When I attempt to run the GRIN lens, I get the following Seidel plot for the spherical aberration:
Why are the spherical aberrations for surfaces 6 and 7 for the return beam not being taken into account? Here is what the asphere Seidel diagram looks like for comparison:
1) I’ve only tried reverse propagation through radial gradient grin lenses, and for those none of the coefficients need to have their signs changed. Can’t comment on axial gradient lenses w/o spending a little more time.
2) The Seidel aberrations are not supported for grin lenses. According to the help documentation:
However, any of the analysis features that rely on real ray tracing should be okay though, like the spot diagram, PSF, fiber coupling, etc.
Hi Jeff,
Thanks for the help and feedback. I will look into real ray tracing analysis tools for the GRIN lens.
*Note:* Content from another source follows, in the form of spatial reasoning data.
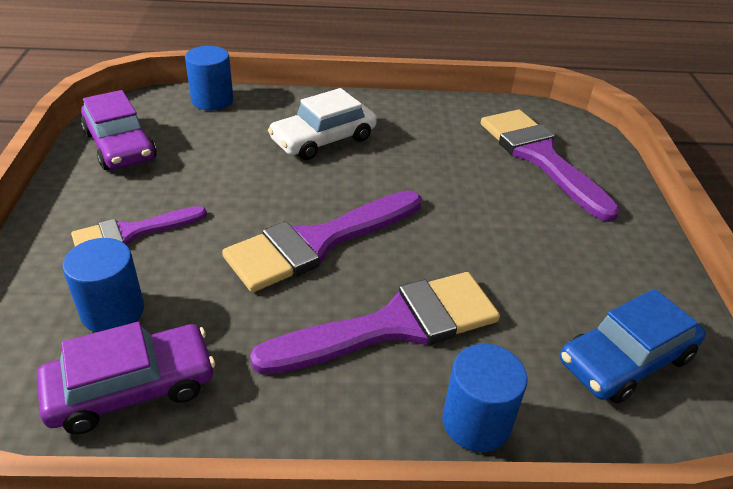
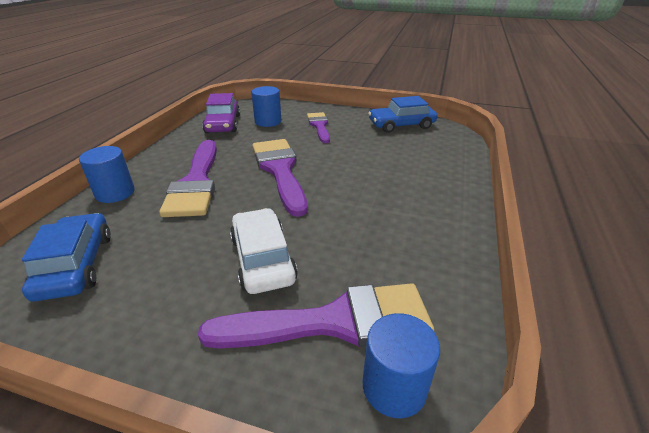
camera: 110 degrees right, 5 degrees down
purple car [81,90,157,170] -> blue car [368,96,437,133]
blue cylinder [185,46,233,110] -> blue cylinder moved to [363,313,440,418]
white car [268,88,377,160] -> white car moved to [230,208,298,294]

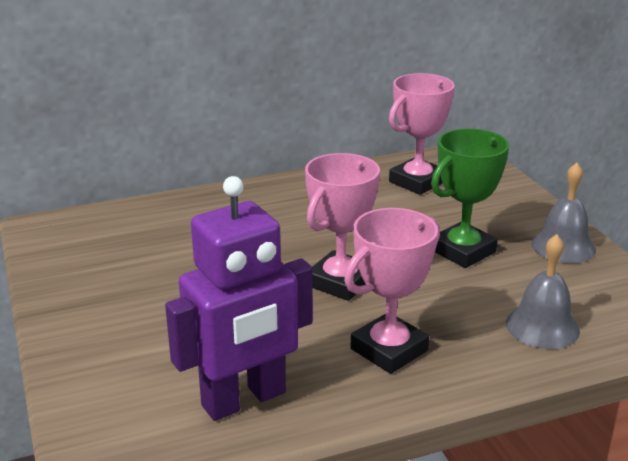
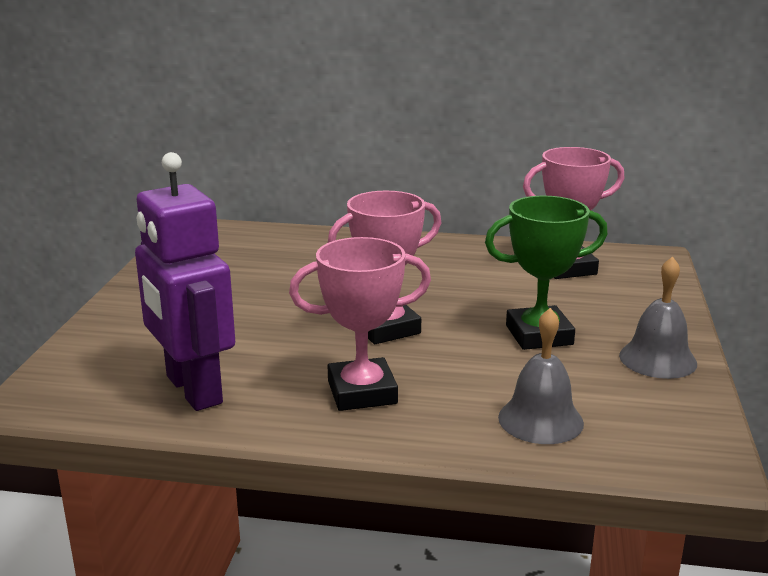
camera: 30 degrees right, 5 degrees down
purple robot [165,176,313,421] -> purple robot turned 60 degrees clockwise [135,152,235,411]

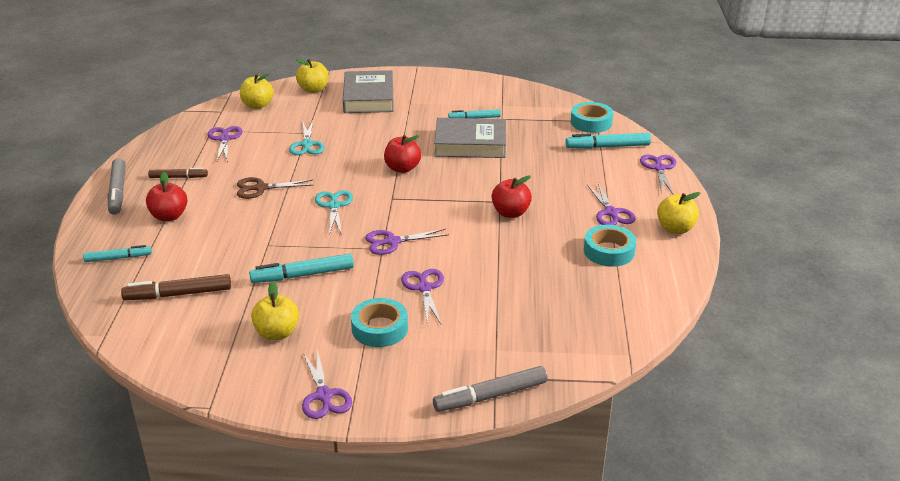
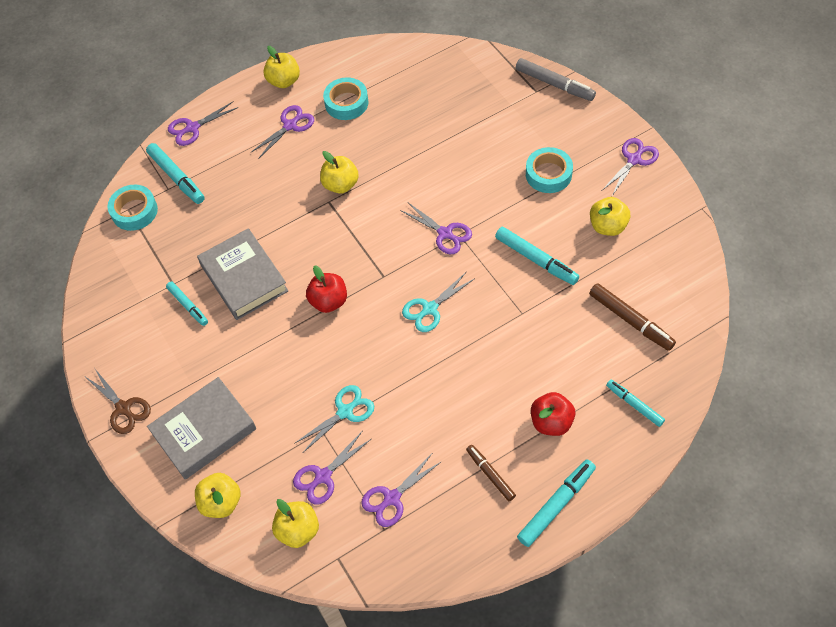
camera: 120 degrees left, 25 degrees up
grey marker [108,158,126,215] -> turquoise marker [517,459,596,547]
brown scissors [237,177,313,199] -> brown scissors moved to [86,369,151,434]
purple scissors [401,269,444,325] -> purple scissors moved to [293,432,371,505]
red apple [492,175,532,218] -> yellow apple [320,151,359,194]

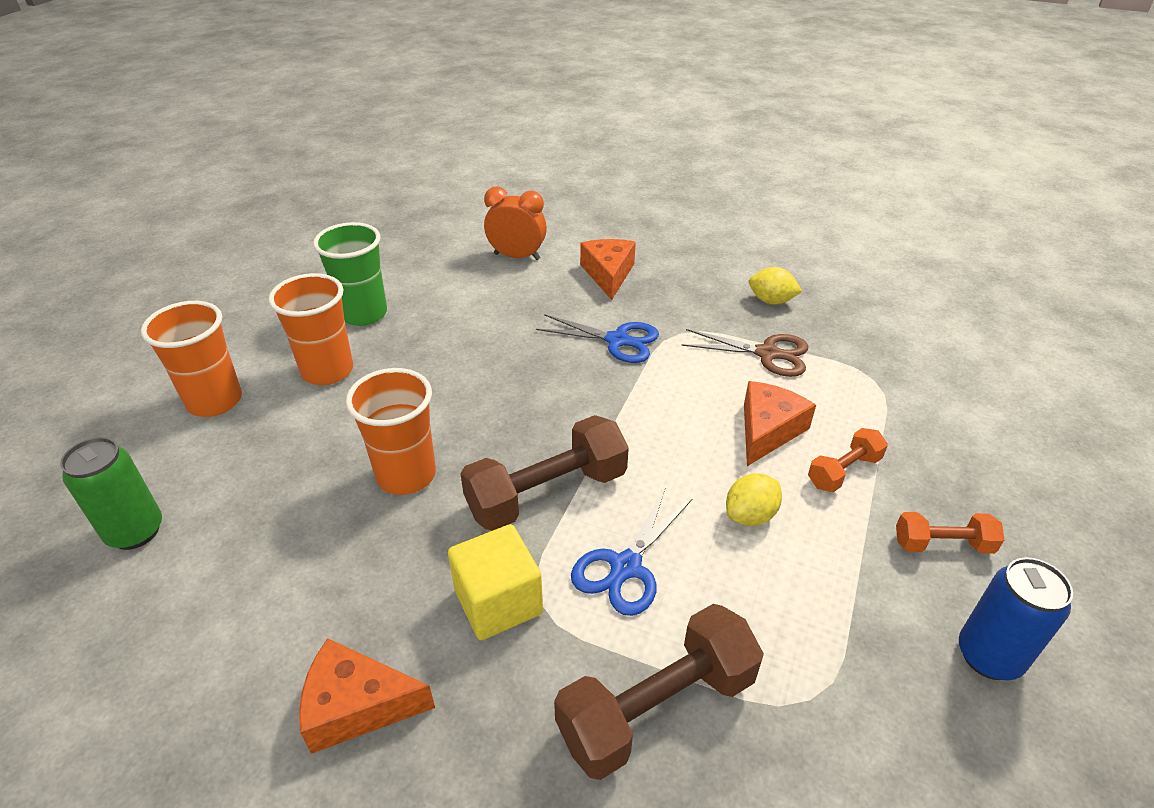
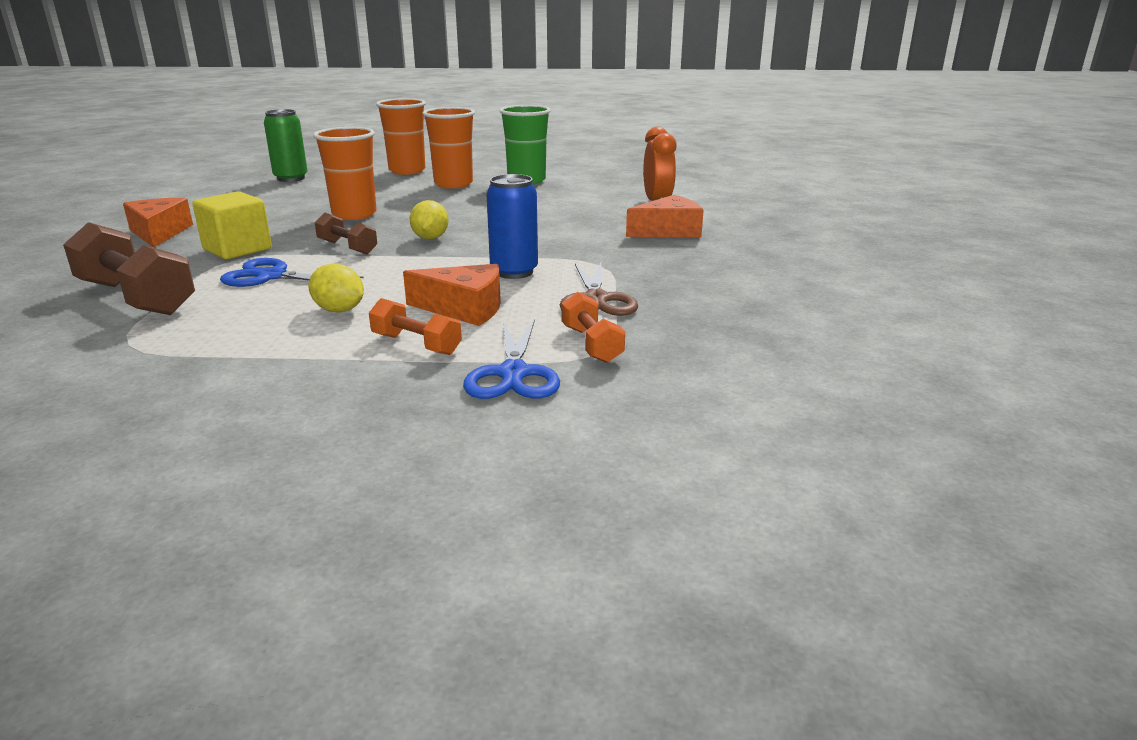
camera: 70 degrees right, 15 degrees down
brown dumbbell [460,415,629,531] -> brown dumbbell [315,213,377,254], size x0.55
blue scissors [536,314,659,363] -> blue scissors moved to [463,319,560,399]
yellow lemon [749,267,802,304] -> yellow lemon moved to [409,200,449,240]
orange dumbbell [896,512,1004,554] -> orange dumbbell moved to [562,292,625,363]
blue can [959,557,1073,680] -> blue can moved to [487,174,538,279]

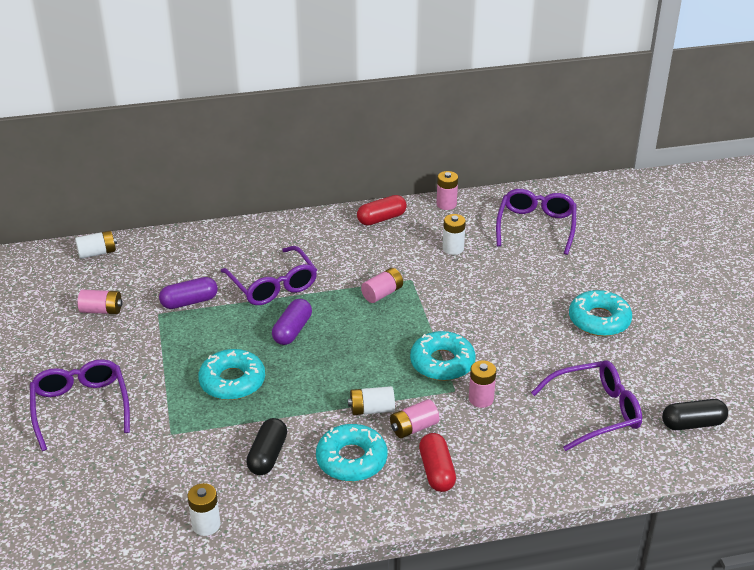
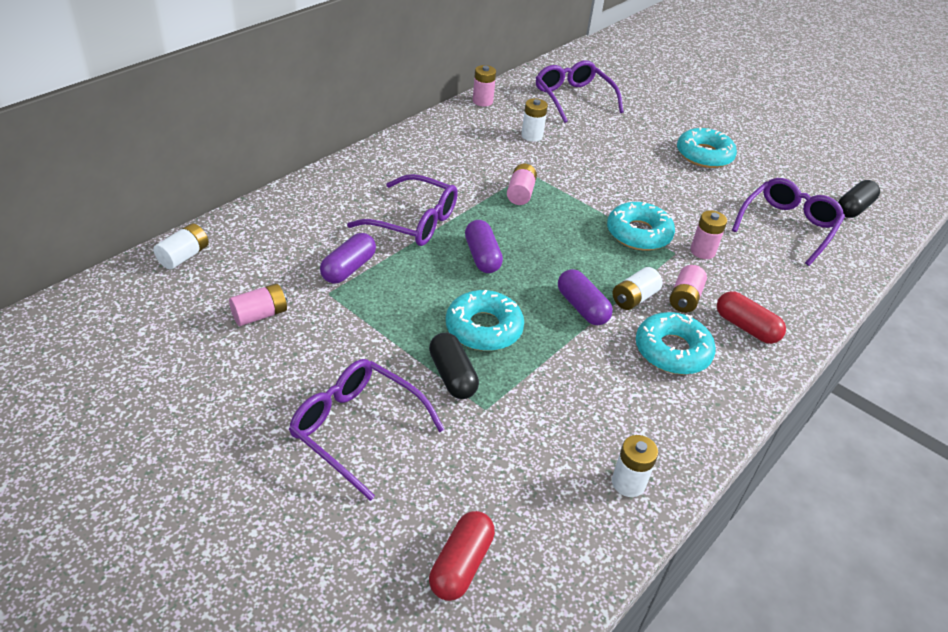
camera: 40 degrees left, 5 degrees up
black capsule [246,418,287,475] -> black capsule moved to [429,332,479,399]
red capsule [357,195,407,226] -> red capsule moved to [429,511,495,601]
none -> purple capsule [558,269,613,325]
Gradient index formulas where with a dependency in Z (gradium 3,4,5 and 7), are not simply reversed as other surfaces, as the origin of the index defining polynomial is changing from one face to another. You need to re-compute all coefficients containing Z after a change of coordinates (a flip and a translation by the length of the GRIN). That should not change the maximal degree of the polynomial, but your length needs to be fixed.
In practice, the grin propagation steps may also not be aligned in both directions, as they start at the entrance, so you could accumulate errors along the way if the length is not exactly a multiple of the step size. If the steps are small enough, that is less of an issue. However, I remember an eye model that used a gradient index with a big step, so it was not possible to reverse it.
Hi Ray,
Thanks for your suggestions and feedback. The GRIN lenses that I am currently testing with are off-the-shelf lenses from Edmund Optics with one lens having a maximum step size of 0.02 mm and the other having a maximum step size of 0.1 mm. Would these step sizes be considered small enough for the GRIN propagation? The lenses use gradient 5 as the surface and it seems like the nz terms are all zero:
Would I have to modify these terms in particular? Would the nr^2 and nr^4 terms have to change or are those values fixed?
Hi Trevor,
There does not seem to be any z component, although the negative sign on the Nz1 & Nz3 may mean it’s just the numerical precision in the editor that makes it so. Radial terms do not need modification for flipping. If the Nz terms are all really zero, there is no problem with the step being as big as the lens thickness or bigger.
Hi Ray,
Thanks for your help and feedback. I will consider these points when modeling the GRIN lenses.